Arles : Festival européen de la photo de nu

Affiche du Festival, photo  (c) Edouard de PazziPendant le week-end de l'ascension je suis retourné en Arles, pour suivre trois stages d'une journée sur le vaste thème de la photo de nu. Le sujet ne me passionne pas vraiment en tant d'acteur : j'ai bien plus de plaisir à regarder de beaux nus qu'à essayer d'en photographier moi-même. Néanmoins, les propositions étaient intéressantes : lumières continues ou naturelles, modèle contorsionniste…
Ainsi j'ai donc bravé une fois de plus les affres de la SNCF pour faire de la photo dans le beau pays d'Arles.

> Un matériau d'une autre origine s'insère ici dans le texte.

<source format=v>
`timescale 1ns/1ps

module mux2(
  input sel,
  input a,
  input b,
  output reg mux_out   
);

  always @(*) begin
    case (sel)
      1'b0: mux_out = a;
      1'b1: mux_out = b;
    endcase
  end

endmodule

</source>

Malheureusement, si je puis dire, j'avais vécu un mois auparavant une expérience photographique et humaine très forte et très positive sous l'égide de Serge Picard, dans le cadre des Rencontres Photographiques (RP). À part le lieu, rien de commun. Le Festival Européen de la Photo de Nu (FEPN) est une entité plus modeste, et qui attire un public de stagiaires très différent de celui des RP. Pour tout dire, le premier stage m'a carrément mis mal à l'aise : que des hommes, tous plus vieux que moi, ayant pour certains l'air un peu mal dans leur peau, voire limite pervers. Bien sûr, c'est du "délit de faciès", et tous les stagiaires ne méritent certainement pas une telle classification hâtive et, j'espère, sans fondement. Mais les presque-bousculades pour être celui qui prendra plus de photos de la jeune femme dévêtue laissent tout de même un goût amer.
Le second stage s'est passé un peu plus sereinement, mais aussitôt la bride lâchée, les stagiaires se sont rués sur la jeune contorsionniste. Il fût alors bien compliqué d'obtenir un cadrage qui n'inclue pas en plus du modèle deux ou trois photographes.

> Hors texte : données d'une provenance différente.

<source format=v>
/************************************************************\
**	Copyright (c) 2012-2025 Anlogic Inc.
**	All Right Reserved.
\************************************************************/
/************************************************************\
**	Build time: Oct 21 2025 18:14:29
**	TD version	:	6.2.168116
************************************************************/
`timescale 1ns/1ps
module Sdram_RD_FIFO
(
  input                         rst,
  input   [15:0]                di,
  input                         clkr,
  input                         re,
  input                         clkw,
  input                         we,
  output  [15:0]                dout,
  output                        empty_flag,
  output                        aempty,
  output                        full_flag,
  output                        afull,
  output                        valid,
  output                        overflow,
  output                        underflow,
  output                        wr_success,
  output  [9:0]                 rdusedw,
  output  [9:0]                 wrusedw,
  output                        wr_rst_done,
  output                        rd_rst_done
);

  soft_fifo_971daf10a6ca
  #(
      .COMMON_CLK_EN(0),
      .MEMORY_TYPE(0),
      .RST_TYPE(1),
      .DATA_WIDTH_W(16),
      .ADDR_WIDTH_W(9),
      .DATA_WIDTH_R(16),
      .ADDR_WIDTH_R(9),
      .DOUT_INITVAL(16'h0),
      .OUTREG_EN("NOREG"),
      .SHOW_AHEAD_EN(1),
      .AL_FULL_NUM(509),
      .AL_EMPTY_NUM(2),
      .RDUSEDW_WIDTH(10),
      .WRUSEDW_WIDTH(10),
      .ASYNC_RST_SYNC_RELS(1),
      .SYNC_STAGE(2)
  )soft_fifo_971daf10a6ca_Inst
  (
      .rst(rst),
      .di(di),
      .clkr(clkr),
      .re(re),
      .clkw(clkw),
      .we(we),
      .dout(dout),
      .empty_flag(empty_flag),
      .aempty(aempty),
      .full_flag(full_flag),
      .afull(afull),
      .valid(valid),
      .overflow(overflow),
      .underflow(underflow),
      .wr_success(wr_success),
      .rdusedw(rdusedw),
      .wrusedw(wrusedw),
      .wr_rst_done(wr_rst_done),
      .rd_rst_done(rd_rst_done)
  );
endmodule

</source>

Le troisième stage, sous la direction d'Édouard De' Pazzi, a été quant à lui bien maîtrisé. Tout le monde a été très courtois, ci-bien qu'aucune impression négative n'est venue obscurcir la journée.

backstage, Stage de Michel Choffray sur les lumières continues

Pris isolément, chaque stage vaut bien l'initiation au studio que j'ai suivie avec l'association Imag'in. C'est plus cher, mais c'est plus long. Et selon le thème on y trouve plus ou moins d'informations techniques. Le gros défaut, c'est le manque de suivi : il est bien évident que sur un stage d'une journée, il est totalement impossible de revenir sur les photos du jour avec le maître de stage, et d'envisager une quelconque progression.
Le stage d'une semaine aux RP offre quant à lui une vraie opportunité de travailler, de progresser, le tout dans une ambiance plus sereine et débarrassée de tous les aspects négatifs énumérés plus hauts.
Si vous cherchez une vraie expérience profitable, choisissez plutôt les stages des Rencontres Photographiques que les stages du FEPN.